I live on the wrong side of the mainline railroad tracks that both birthed and bisected my small town, on half an acre of formerly blighted industrial property that now thrums with life in a restored bunchgrass mountain meadow yard, its starry sprinkle of wildflowers fertilized by trilling hummingbirds and furry-bodied sphinx moths, its seeds scattered by foraging harvester ants. I live alongside a spring-fed creek that once wound lazily through willow thicket and sagebrush flat, nurturing baby trout, mayflies, and singing dippers until the railroad-builders confined it to a ruler-straight, bare channel. The verdant thread nurtured by this rare high-desert flow had long been forgotten–along with the creek’s name–by the time my husband and I began reviving it by replanting the shady overstory of native streambank willow, red-twig dogwood, golden currant, chamisa, and sagebrush.

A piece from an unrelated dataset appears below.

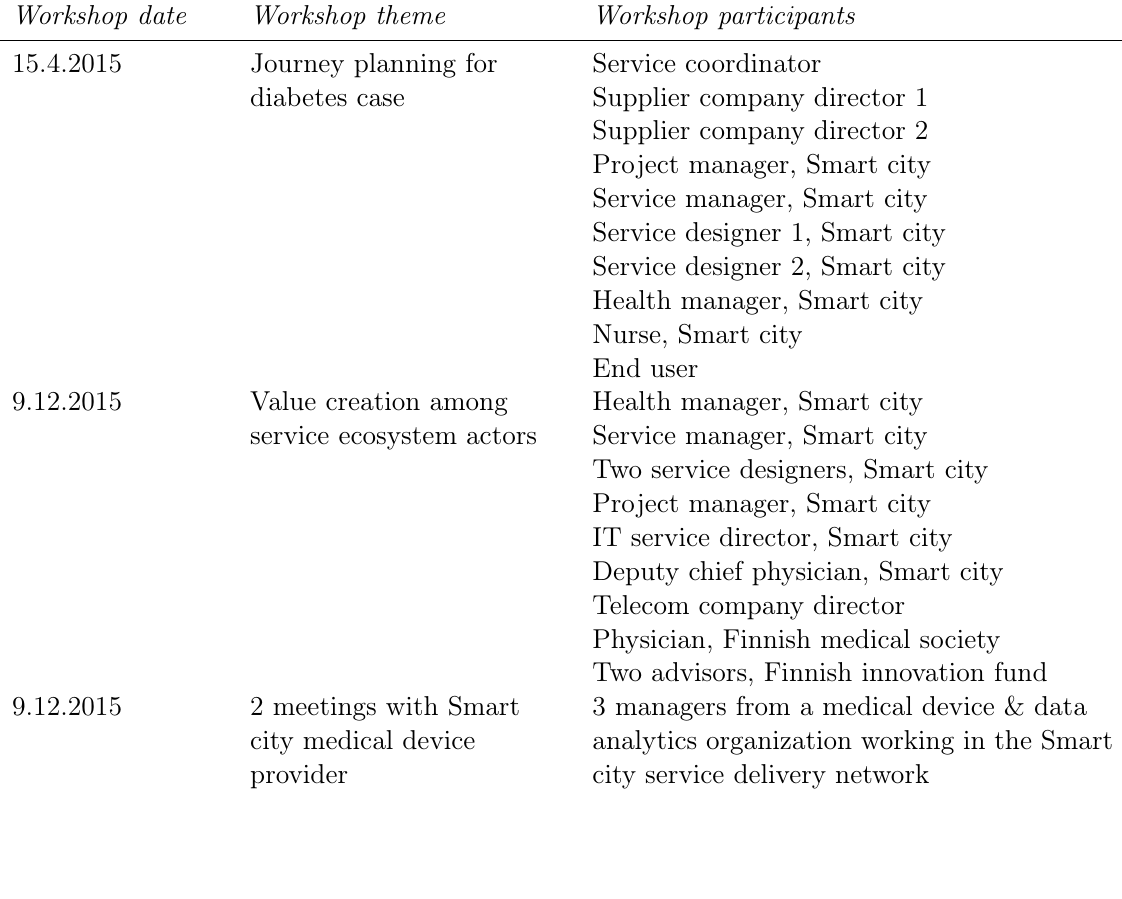
Table 2. Participants in the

I live in a deep fault-block valley formed by the continent-rending Rio Grande Rift, in sight of the highest stretch of the Rocky Mountains, a violently upthrust wall of peaks that rises a vertical mile and a half from valley bottom to bare rock summits over 14,000 feet elevation. I live in a low-slung house heated by the sun’s slanting rays in winter, cooled by the solar-thermal summer breaths of those high peaks, and powered by an array of photovoltaic panels. The same sunshine fuels the photosynthesis of the food I grow in our organic kitchen garden in the embrace of a cement wall that once contained above-ground oil tanks.

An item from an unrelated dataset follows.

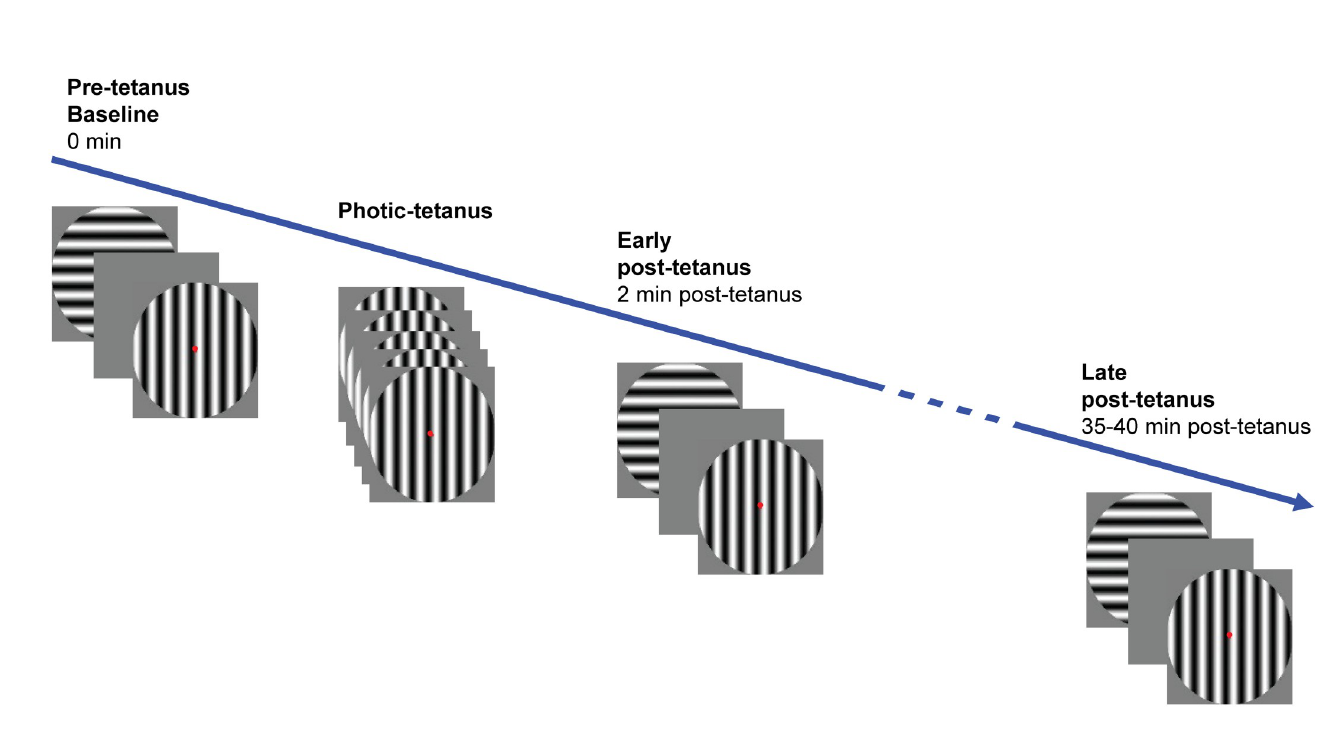
Fig 1. Schematic of the visual LTP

I live in the land of illness too, a place as real as the glioblastoma tumors that over the past year destroyed most of the right temporal lobe of my husband’s brain. It’s a place that reminds us daily to be grateful: for the technicolor brilliance of a stormy sunrise, the licorice-sweet fragrance of wild irises reappearing along our reviving creek, the crunch of spinach leaves peeking out from under snow in the garden, the croaking voices of courting ravens, the circles and cycles of life restoring and re-storying itself.